As for considering women the enemy of women, she considers her a “propaganda” (propaganda) planted in the minds of people and nothing more, and the focus is on “the most beautiful, the longest and the most part, and words of that nature.”
She points out that she was supported in her work by two women who are, according to her, “a role model, and without them I would not be who I am now.”
They deal differently
For her part, lawyer Samia Al-Mawli says that women are more severe in dealing with the girl of her gender, “so that we find judges and employees deal with women in a different way than if the judge or the employee is a man.”
She adds that she feels sorry for the existence of this model, but she considers that it is not the only one, as there are supportive women, for example, she sympathizes more with the woman’s client and provides her with support as much as she can.
The enmity is historical
In her interview with Al-Jazeera Net, psychologist Kawthar Itani says that if jealousy is logical, then it is an incentive for competition, success, identification and a positive outlook.
Itani does not agree with the generalization of the idea that women are jealous, as men are also jealous.
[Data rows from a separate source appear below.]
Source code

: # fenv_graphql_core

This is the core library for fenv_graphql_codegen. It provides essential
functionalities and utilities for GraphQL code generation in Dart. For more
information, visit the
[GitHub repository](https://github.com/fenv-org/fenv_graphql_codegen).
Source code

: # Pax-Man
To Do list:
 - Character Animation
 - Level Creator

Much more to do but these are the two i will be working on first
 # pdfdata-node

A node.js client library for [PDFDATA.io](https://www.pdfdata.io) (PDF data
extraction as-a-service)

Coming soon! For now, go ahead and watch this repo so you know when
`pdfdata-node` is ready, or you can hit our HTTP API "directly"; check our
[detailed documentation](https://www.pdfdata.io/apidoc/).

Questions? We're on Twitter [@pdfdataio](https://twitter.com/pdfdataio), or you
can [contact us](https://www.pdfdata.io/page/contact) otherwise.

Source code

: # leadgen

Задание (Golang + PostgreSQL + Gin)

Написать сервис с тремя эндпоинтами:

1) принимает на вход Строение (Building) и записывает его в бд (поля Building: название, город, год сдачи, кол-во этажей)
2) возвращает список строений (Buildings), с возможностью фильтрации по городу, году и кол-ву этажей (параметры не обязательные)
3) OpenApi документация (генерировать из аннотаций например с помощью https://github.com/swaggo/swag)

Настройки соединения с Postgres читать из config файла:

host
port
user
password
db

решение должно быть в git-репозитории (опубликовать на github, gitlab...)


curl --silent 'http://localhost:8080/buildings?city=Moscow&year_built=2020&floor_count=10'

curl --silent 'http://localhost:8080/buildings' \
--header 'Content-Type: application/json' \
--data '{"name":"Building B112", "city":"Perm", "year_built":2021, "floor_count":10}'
The matter is related to education first, and how did the person live during the period of fraternal envy, and what was the family atmosphere, and was he comparable and frustrated? She says that this causes jealousy later in many forms.
She adds that there are theories that consider that women’s jealousy of women arose in the ancient stages, where there was competition for men. And that in the early stages of a woman’s entry into the labor market, her goal was to satisfy the man’s employer, so competition was with this goal, and the positive evaluation of him towards her gave her a large charge of appreciation, and thus envy, jealousy and enmity arise.
Changing women’s relationships
When women became in leadership positions, they became in the stage of self-realization, and the hostility diminished, and they became aware of the characteristics and skills of the woman working with her, this is what Itani explains.
She considers that some women do not have professional satisfaction, so she is compensated in a way that may not satisfy young women in the professions, as she feels the danger of the other woman and the fear of opportunities for others to reach and lose what they have earned.
The psychologist points out that sometimes women are supportive and adopt the young and support them, and the one at that time has achieved professional satisfaction and believes in the right of the new generation to access.
Get the opportunity
Itani returns and says that some women arrived thanks to their relationships and not their achievements, and this creates a sense of injustice among the able, prepared and empowered, but they did not get the opportunity.
In her opinion, there are no blatant animosities between women now unless some of them have a specific problem with their character.
She concludes that the competition between the female and the male has a clear professional dimension. As for the female, it is complex, and how does this woman see her femininity and how to achieve it, and how the man sees her.